Mirzya: ambitious tale of star-crossed lovers is a letdown

October 07, 2016 03:56 pm | Updated November 01, 2016 11:37 pm IST

The new retelling of the old love legend of Mirza and Sahiban experiments with form but dissuades itself from questioning the underlying feudalism in the story

Director: Rakeysh Omprakash Mehra

Starring: Harshvardhan Kapoor, Saiyami Kher, Anuj Choudhry, Anjali Patil, Art Malik, K.K. Raina, Om Puri

Run time: 129 mins

Rakeysh Omprakash Mehra’s Mirzya is a victim of some legitimate expectations than a prey to Sahiban’s perceived betrayal. Why did Sahiban break Mirza’s arrows? If this was the big central question that Mehra went about exploring in his reinterpretation of the Punjabi love legend then, for all the hope he kindled, the film doesn’t quite come up with any startling revelations, nor does it offer a radical, modern understanding of the tale. In a sense, without tinkering with the popular beliefs and hearsay, the film merely places the age-old story in new realms and periods — the primordial, elemental past of Mirza and Sahiban and the contemporary (and rather convenient) Rajasthan of Suchi and Munish (Harshvardhan Kapoor and Saiyami Kher); the expanse of snow against that of sand; the bow and arrows against the guns.

The film doesn’t aim to question or break down the underlying feudal construct and the power tussle over the woman inherent in the story; in any love story for that matter. It just accepts it as a given. Of course, this may be the reality even today in the times of khap panchayats and honour killings but some amount of renegotiation is what one would have expected in a retelling. Revisiting the folklore then becomes more like the scaling of a great visual ambition rather than an engagement with its core, more cosmetic than far-reaching. The usual sense of loss that permeates most tragic love stories is implied; the passion, intensity, fervour, anger, protest get scattered.

The feudal bent and hierarchies are gently maintained — the commoners against royalty, faithful servants, the colour divide (the fair princess against the dusky daughter of the ironsmith). The woman is spoken of laughingly as saamaan (possession) early on in the film; a property in the tug of war of male chauvanism. All this bothers because Suchi does come across as the bigger and far more interesting player in the drama — bright, whimsical, impetuous, fickle, a bit like Maya from writer Gulzar’s own Ijaazat (1987). Unlike Mirza, who turns curiously passive after one extreme, incomprehensible act of aggression, she is the initiator of things. The conflict between her family and the lover is not the only deal. She is also a woman in love with two men. How does one love walk away so easily from her heart one day? How does another step in so quickly? I urgently felt like hitting the pause button for the narrative to stay on with these predicaments a bit more, for the woman’s desire to get more play. Alas!
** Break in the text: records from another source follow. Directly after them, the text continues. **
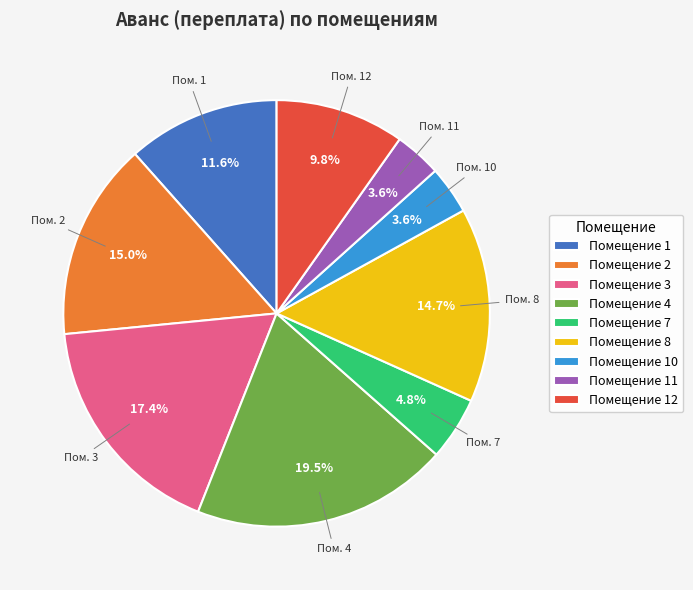

How much of the chart is everything except Помещение 8?

85.3%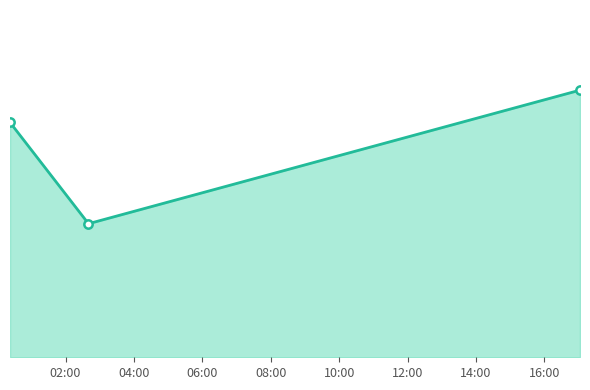

Does the chart have visible grid lines?

No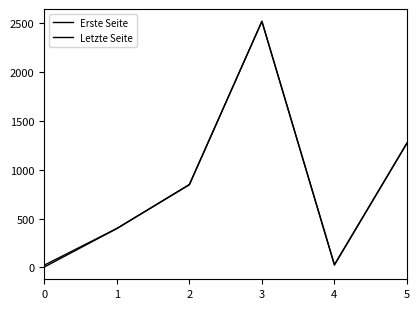

Is it true that Erste Seite equals 8 at 4?

False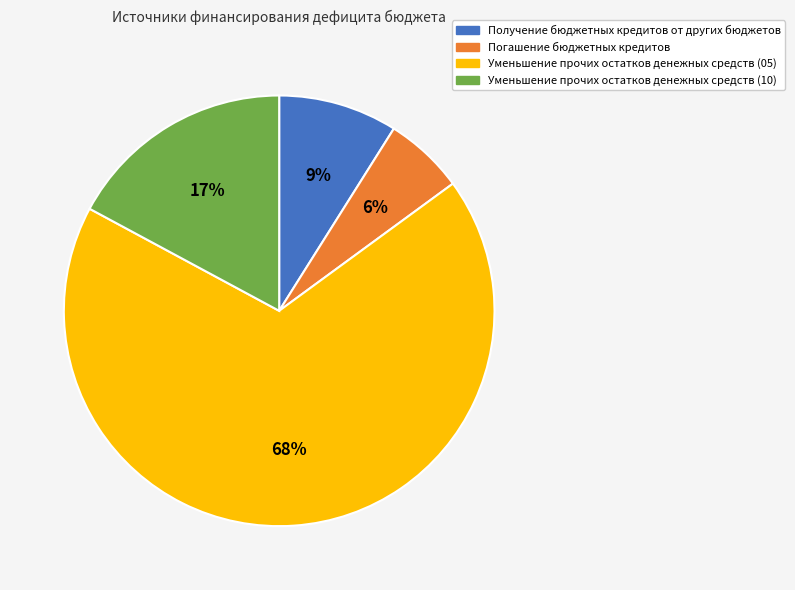

Between Получение бюджетных кредитов от других бюджетов and Уменьшение прочих остатков денежных средств (05), which is larger?

Уменьшение прочих остатков денежных средств (05)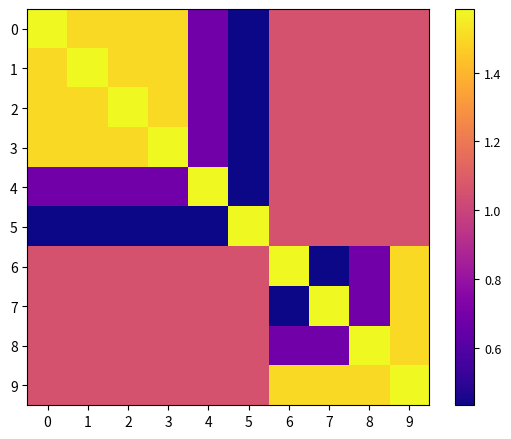

Count the number of data series in this chart.

10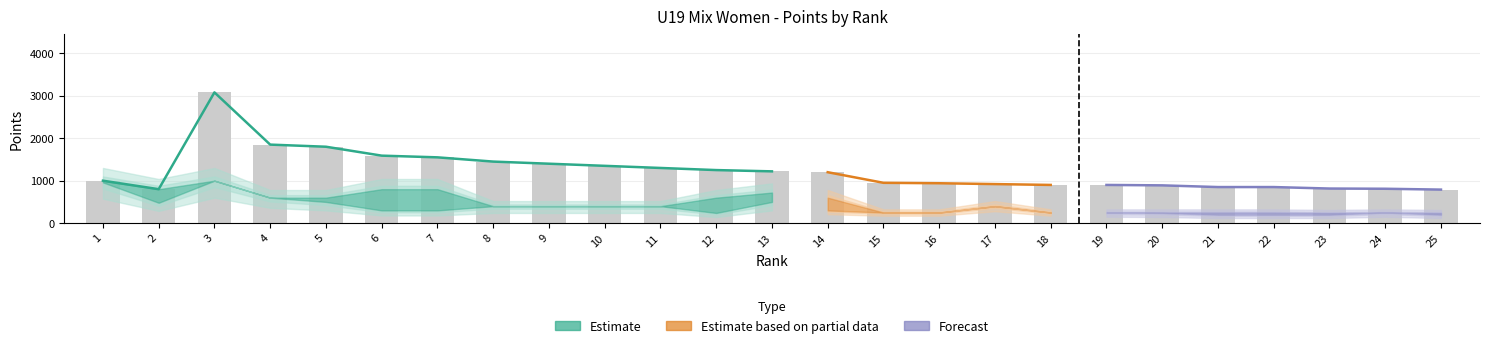

Which has a higher value, 2 or 15?

15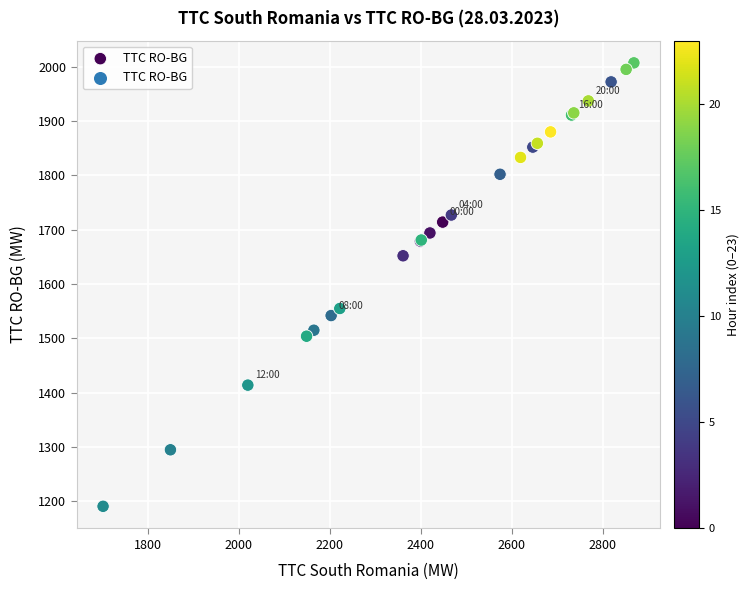

What Y value in the scatter plot is closest to 1599?

1555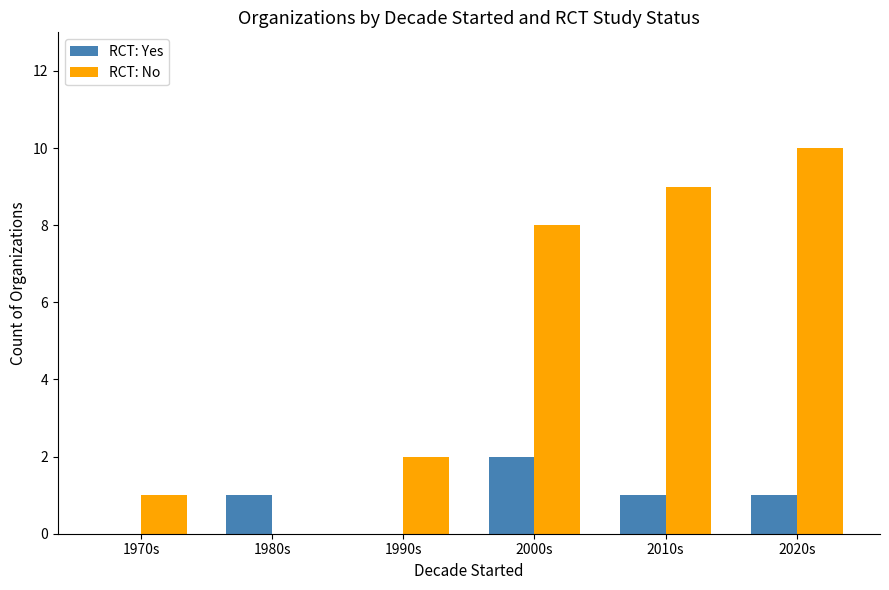

Count the number of data series in this chart.

2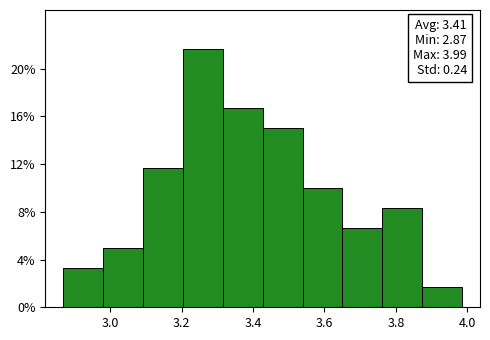

Over which range of the x-axis is the bar tallest?

3.20 to 3.32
There are two other characters who share interesting dilemmas and conflicts. Karan (Anuj Chaudhry), the prince Sahiban is betrothed to, who loves her deeply to even put his life at stake but can’t quite reconcile with her affections for another man. Or Zeenat (Anjali Patil) who Mirza claims knows his rooh (soul). Then there’s the shared love of these two women for him. Yes, it’s all complicated and one keeps longing for these complications to get explored further but they get side-stepped. The four youngsters deliver within the confines of the film but Art Malik gets grossly miscast as the Shakespeare spewing cop father of Sahiban, the anglicised accent out of place and jarring.

At another level the most interesting and compelling bit about Mirzya — its musical structure — also becomes its undoing. The film plays out like a highly stylised, spectacular Broadway musical, it’s as though you are witnessing larger than life theatre on a 70 mm screen. One that can be very lush and absorbing for some (I was enthralled) but also distancing and isolating for most. So the scenes and dialogues get abridged, plot movement becomes abrupt, the dramatisation makes way for the songs to take the story forward. You can actually see the film in its soundtrack alone. It remains the mainstay and takeaway from the film. It’s a pity then that despite so much happening, so much aspired for in the film, in the end you don’t feel as though you have come back with something substantial. As in each of his films Mehra is not content with the usual, is highly ambitious with his craft but doesn’t quite hit the target here.